Notes[1] L'Urinoir de 1917 ayant disparu. De multiples urinoirs l'ont remplacé : 12 pour l'édition de 1964 faite par Marcel Duchamp pour les musées et un seul collectionneur privé. Sans compter tous ceux qui ont été faits avant pour le besoin des expositions dans des matières diverses : dont un en papier mâché et un grand nombre en porcelaine de 25cm.

[2] "AC" abréviation de "Art Contemporain" relève de l'idéologie nominaliste : Est de l'art ce que les artistes et le milieu de l'art déclarent être de l'art. Voir Christine Sourgins, Les Mirages de l'art contemporain, Ed. de la Table Ronde, Paris, 2005

[3] "Le grand art."> Expression utilisée par quelques théoriciens de l'AC pour parler d'un art répondant à des critères esthétiques.

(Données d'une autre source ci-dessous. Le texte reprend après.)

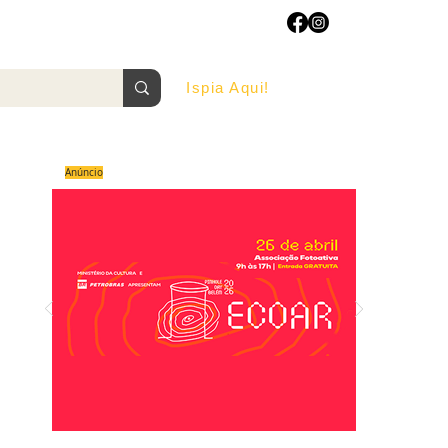
Ispia Aqui!
AGOSTO/2022
Anúncio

[4] Par exemple, la polémique autour du film Baise-moi (juin 2000).

[5] Les exemples sont très nombreux. Actuellement les artistes vivent essentiellement de cela, comme Maraval, Bettina Rheims, Dominique Gonzalez-Forester, etc.

[6] "Le milieu de l'art." Expression qui désigne le réseau des galeries, collectionneurs, critiques et institutions qui consacre l'AC.

[7] L'histoire de cette période est de mieux en mieux connue. Citons Serge Gibaut, Comment New York vola l'idée d'art moderne : Expressionnisme abstrait, liberté et Guerre froide, Jacqueline-Chambon, 1968 ; France Stonor Saunders, La CIA et la Guerre froide culturelle, Denoël, 2003.

[8]

Morris Weitz, The rôle of theory in aesthetics, The journal of aesthetics and art criticism, XV, p. 27-33 (1956).

[9] Arthur Danto, "Art World", Journal of Philosophy (1964) in La transfiguration du banal. Une philosophie de l'art, Ed. du Seuil, Paris, 1989.

[10] Respect pour l'urinoir, Le Monde, 21 janvier 2006.

[11] Les Incohérents et les Hydropathes : créateurs d'un célèbre Salon entre 1882 et 1896 parodiant les Salons officiels. Ces salons ont connu en leur temps autant d'affluence et de célébrité que les salons officiels. Cf. Catherine Charpui, Luce Abeles, Arts incohérents, académie du dérisoire, Ed. RMN, 1992. Voir également le site de l'artiste Philippe Declerck.